Saturday, November 05, 2005

Adult Science Fair Project

As we head into the Science Fair project season, I thought you'd like this link, which might be useful to contemplate after you've come home, late in the evening, after the final judging. You might actually conduct the experiment, if you're really fried.

Update - amost forgot to mention where I got the link. The Vodkapundit, of course.

Even Einstein agrees!

This is S-O-O-O cool! You click on the link, and you can write whatever message you want on the blackboard. The picture is then saved, and you can use is to give the Ultimate Nerd Imprimatur to your favorite person.

How cool is that?

 Posted by Picasa

In my excitement about finding this new toy, I totally forgot to credit the blogger who directed me to the site - Kevin McGehee. Sorry, Kev.

Friday, November 04, 2005

Another update on the SCSC

This is the last day of the South Carolina Science Council conference. As usual, I'm tired and just about ready to get home and get back to my regular life, and yet...

This was a very productive conference. I came with my department head, and another teacher in the building. Together, we planned out our days to maximize our time. We made sure that no workshop went uncovered if we needed to find out more about the topic. We were at workshops on content, labs, and the new science standards from the state. We also took time to check out the exhibits, and find out what's new in the technology.

I had new responsibilities, as I will be issued my certification soon for Chemistry & Physics, and need to touch base with the professional organizations, expand my knowledge base, and, frankly, get all the help that I can before I start teaching those subjects next year.
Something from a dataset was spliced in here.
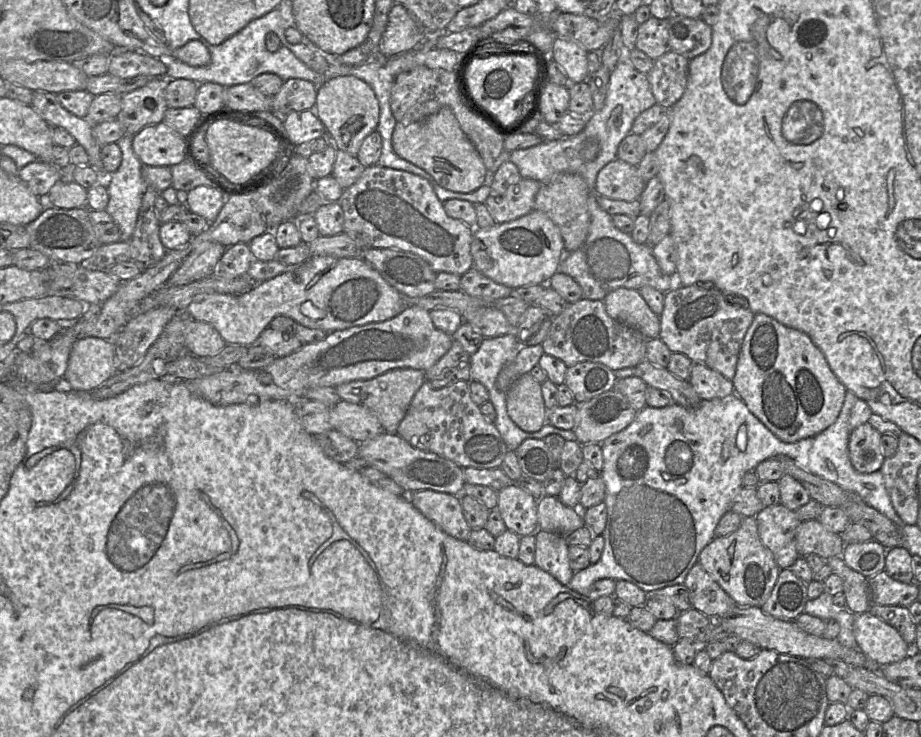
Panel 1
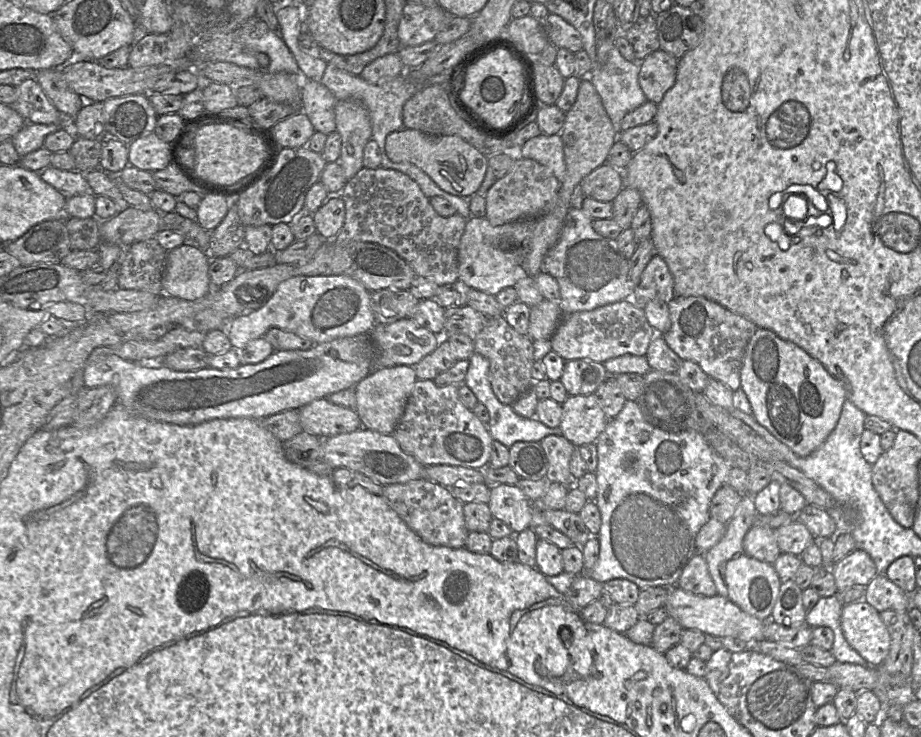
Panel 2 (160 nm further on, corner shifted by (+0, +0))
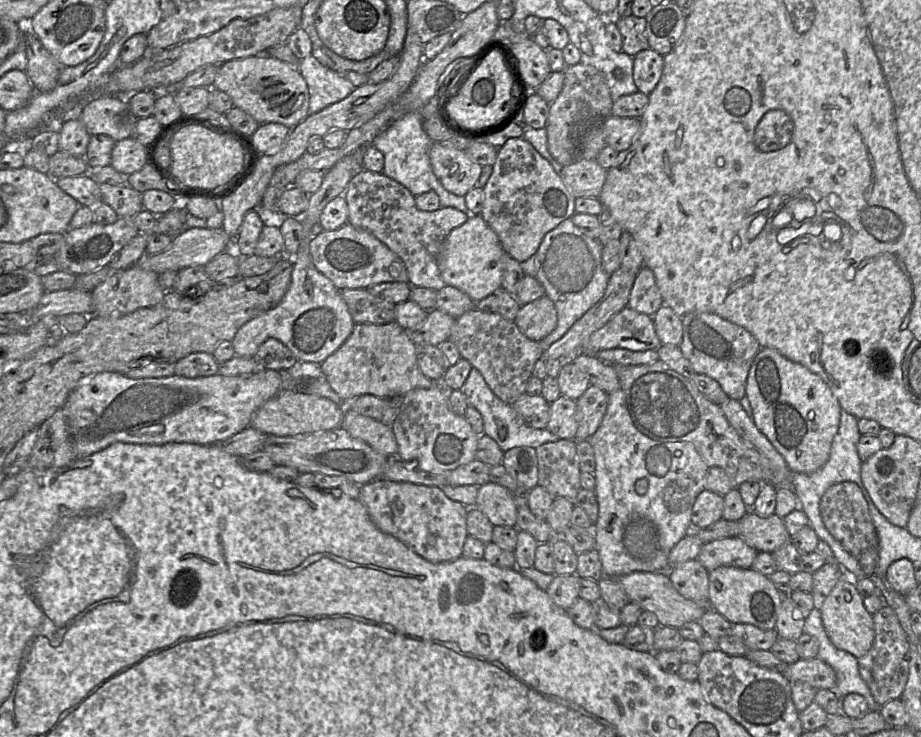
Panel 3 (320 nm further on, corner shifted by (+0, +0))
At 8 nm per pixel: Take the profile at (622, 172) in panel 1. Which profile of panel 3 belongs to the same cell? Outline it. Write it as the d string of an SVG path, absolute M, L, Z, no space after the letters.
M576 159L563 166L560 176L576 198L598 198L606 180L607 170L596 160Z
Last night, as you can see from the photos below, we also took the time to relax and enjoy the local sights. While I was there, I had an interesting conversation with Dr. Jeff Goldstein, the Center Director, National Center for Space, Earth, and Flight Science Education. He and I discussed Bill Nye's Keynote address, which touched on the need to teach students the difference between science, which is testable, and theories in religion and philosophy, which are not. We spent some time wrestling with how to approach the subject, and the role of the professional organizations in addressing the issue, admittedly a touchy and polarizing subject in many communities.

Dr. Goldstein will be the featured speaker today at the closing meeting of the conference. I'll take some notes, and post when I return home.
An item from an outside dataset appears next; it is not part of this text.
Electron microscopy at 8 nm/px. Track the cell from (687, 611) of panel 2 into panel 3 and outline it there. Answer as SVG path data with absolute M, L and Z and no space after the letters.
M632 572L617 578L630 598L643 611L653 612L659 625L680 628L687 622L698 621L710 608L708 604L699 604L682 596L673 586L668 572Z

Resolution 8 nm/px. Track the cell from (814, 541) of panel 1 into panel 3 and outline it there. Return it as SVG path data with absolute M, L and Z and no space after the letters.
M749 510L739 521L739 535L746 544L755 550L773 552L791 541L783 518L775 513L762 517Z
Thursday, November 03, 2005

A blurry Bill Nye cutting cake. His talk was riveting, and he spent considerable time after posing for pictures. Posted by Picasa
Some of the past presidents of the Council. Behind the woman in red is Bill Nye. Posted by Picasa
The Diamond Jubilee cake. Posted by Picasa
Believe it or not, this is a type of seahorse. Posted by Picasa
Jellyfish are so beautiful. Just don't touch them. Posted by Picasa
A hands-on experience with one of the critters at the Aquarium. Posted by Picasa
Bill Nye, the Keynote Speaker at the South Carolina Science Council conference. Posted by Picasa
A lighthearted moment outside the Myrtle Beach Aquarium Posted by Picasa

New Link on the Blogroll

I've a new link, WulfTheTeacher, a thoughtful Physics teacher with some interesting observations on the practice of teaching. He's another southern teacher, from Richmond, VA. I've heard about the Standards of Learning in VA (sometimes the teachers use the abbreviation a little ironically) from workshop participants in the PTRA program.

Welcome to the list, Wulf.

By the sea, by the sea...

I'm in sunny Myrtle Beach right now. There's a state science convention being held here, and, you know me, if there's fun, I'm there. I'll be there through Friday.
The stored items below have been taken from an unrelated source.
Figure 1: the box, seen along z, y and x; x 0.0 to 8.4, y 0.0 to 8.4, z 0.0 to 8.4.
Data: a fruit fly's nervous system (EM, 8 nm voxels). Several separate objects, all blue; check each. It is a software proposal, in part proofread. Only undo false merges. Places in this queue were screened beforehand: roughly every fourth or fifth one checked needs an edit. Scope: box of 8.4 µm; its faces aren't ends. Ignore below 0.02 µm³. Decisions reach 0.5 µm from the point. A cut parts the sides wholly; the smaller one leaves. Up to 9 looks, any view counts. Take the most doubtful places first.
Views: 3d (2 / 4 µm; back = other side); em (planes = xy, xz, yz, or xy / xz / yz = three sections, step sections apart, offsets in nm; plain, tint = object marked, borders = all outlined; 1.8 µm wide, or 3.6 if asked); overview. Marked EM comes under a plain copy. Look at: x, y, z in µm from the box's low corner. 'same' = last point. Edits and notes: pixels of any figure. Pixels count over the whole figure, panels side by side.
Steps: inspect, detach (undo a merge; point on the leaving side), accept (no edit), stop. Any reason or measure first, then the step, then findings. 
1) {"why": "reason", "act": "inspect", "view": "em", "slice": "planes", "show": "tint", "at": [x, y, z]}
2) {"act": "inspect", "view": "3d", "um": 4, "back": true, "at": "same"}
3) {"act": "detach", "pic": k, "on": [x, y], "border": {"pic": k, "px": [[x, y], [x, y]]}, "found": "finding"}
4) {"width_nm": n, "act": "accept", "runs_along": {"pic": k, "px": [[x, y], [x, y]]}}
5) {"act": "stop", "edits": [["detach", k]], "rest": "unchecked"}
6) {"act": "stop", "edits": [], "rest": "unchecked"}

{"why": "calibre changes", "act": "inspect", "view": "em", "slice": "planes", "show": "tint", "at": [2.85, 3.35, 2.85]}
I was smart enough to take my laptop with me, and there's wireless access in the hotel, so I'll have some time to catch up on posting. I'll have more time in the future at home, since...


Honestly, after the mix-up with the test booklet and the answer booklet, I was increasingly sure I failed. It took about 2 weeks longer than usual to get the scores to me. Now, mind you, I passed, barely! But, as many a coach will tell the team, even an ugly win is a win. I'll take it.

I'm looking forward to getting to know the science teachers in this state, and learning more about the issues that they are facing. In SC, we have an End of Course Test in Physical Science, which is, by state mandate, 20% of the students' final grade. Unless they have a fairly high grade, a failing grade on that test means they fail the course, which means they get no credit for the course. So, this is indeed a high-stakes test.

I've volunteered to help with the Science Club, and we've decided to enter the science Olympiad. If anyone has any experience with that, could you email me? I could use some guidance on how to prepare a team.

Now, I'm off to eat, and register for the conference. I'll post later, hopefully with lots of pictures.